[Dataset records]
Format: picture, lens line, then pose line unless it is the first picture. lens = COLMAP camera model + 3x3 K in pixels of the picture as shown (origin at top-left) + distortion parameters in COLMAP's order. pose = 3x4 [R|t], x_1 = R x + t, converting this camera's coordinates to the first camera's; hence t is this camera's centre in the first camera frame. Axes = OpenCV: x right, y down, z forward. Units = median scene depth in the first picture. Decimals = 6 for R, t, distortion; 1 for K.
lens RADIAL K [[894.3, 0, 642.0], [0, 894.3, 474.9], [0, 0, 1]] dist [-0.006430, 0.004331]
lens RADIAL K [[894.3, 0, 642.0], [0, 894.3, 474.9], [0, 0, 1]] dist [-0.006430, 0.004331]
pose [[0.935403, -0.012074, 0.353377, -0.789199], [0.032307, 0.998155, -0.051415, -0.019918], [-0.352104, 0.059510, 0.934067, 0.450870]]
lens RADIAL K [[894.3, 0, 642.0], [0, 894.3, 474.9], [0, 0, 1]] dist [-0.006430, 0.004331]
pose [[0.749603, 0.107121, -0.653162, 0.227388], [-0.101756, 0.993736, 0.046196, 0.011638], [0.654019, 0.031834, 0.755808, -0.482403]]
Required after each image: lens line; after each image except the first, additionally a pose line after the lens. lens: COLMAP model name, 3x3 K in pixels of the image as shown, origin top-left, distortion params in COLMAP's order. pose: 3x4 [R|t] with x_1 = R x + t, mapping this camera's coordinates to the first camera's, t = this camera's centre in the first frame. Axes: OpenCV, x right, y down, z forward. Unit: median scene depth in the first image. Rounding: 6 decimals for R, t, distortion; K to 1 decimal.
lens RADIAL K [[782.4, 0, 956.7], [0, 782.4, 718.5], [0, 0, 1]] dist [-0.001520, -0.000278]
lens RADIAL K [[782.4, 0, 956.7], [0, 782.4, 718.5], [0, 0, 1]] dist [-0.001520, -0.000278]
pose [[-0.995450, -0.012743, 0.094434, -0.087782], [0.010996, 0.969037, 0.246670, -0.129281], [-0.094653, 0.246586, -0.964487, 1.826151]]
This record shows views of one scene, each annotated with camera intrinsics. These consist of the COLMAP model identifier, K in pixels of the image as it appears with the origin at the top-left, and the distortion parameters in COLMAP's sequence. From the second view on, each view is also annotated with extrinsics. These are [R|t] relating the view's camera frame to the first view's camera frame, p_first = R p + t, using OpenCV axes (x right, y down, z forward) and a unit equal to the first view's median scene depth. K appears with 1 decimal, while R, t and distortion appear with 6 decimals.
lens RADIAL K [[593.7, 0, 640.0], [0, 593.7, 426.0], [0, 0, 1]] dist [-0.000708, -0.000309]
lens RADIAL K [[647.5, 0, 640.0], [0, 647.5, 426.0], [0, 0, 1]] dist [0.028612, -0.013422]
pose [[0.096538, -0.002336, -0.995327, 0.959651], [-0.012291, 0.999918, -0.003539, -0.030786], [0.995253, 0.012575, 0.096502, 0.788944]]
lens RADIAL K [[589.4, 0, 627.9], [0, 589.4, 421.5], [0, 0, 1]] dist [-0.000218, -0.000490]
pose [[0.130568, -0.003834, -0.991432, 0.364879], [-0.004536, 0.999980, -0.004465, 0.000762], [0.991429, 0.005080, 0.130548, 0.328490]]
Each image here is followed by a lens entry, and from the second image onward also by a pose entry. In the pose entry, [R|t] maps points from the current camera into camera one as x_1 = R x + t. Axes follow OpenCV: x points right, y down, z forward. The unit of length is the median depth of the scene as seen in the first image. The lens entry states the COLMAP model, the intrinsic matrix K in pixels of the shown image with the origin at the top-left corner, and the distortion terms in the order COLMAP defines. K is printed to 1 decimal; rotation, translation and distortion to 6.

[WORK REQUIRED] Reproduce the records verbatim, beginning at their first line and ending after the line that contains "0.031834, 0.755808, -0.482403]]". Output only those lines.

[THE COMPLETED TASK]
Format: picture, lens line, then pose line unless it is the first picture. lens = COLMAP camera model + 3x3 K in pixels of the picture as shown (origin at top-left) + distortion parameters in COLMAP's order. pose = 3x4 [R|t], x_1 = R x + t, converting this camera's coordinates to the first camera's; hence t is this camera's centre in the first camera frame. Axes = OpenCV: x right, y down, z forward. Units = median scene depth in the first picture. Decimals = 6 for R, t, distortion; 1 for K.
lens RADIAL K [[894.3, 0, 642.0], [0, 894.3, 474.9], [0, 0, 1]] dist [-0.006430, 0.004331]
lens RADIAL K [[894.3, 0, 642.0], [0, 894.3, 474.9], [0, 0, 1]] dist [-0.006430, 0.004331]
pose [[0.935403, -0.012074, 0.353377, -0.789199], [0.032307, 0.998155, -0.051415, -0.019918], [-0.352104, 0.059510, 0.934067, 0.450870]]
lens RADIAL K [[894.3, 0, 642.0], [0, 894.3, 474.9], [0, 0, 1]] dist [-0.006430, 0.004331]
pose [[0.749603, 0.107121, -0.653162, 0.227388], [-0.101756, 0.993736, 0.046196, 0.011638], [0.654019, 0.031834, 0.755808, -0.482403]]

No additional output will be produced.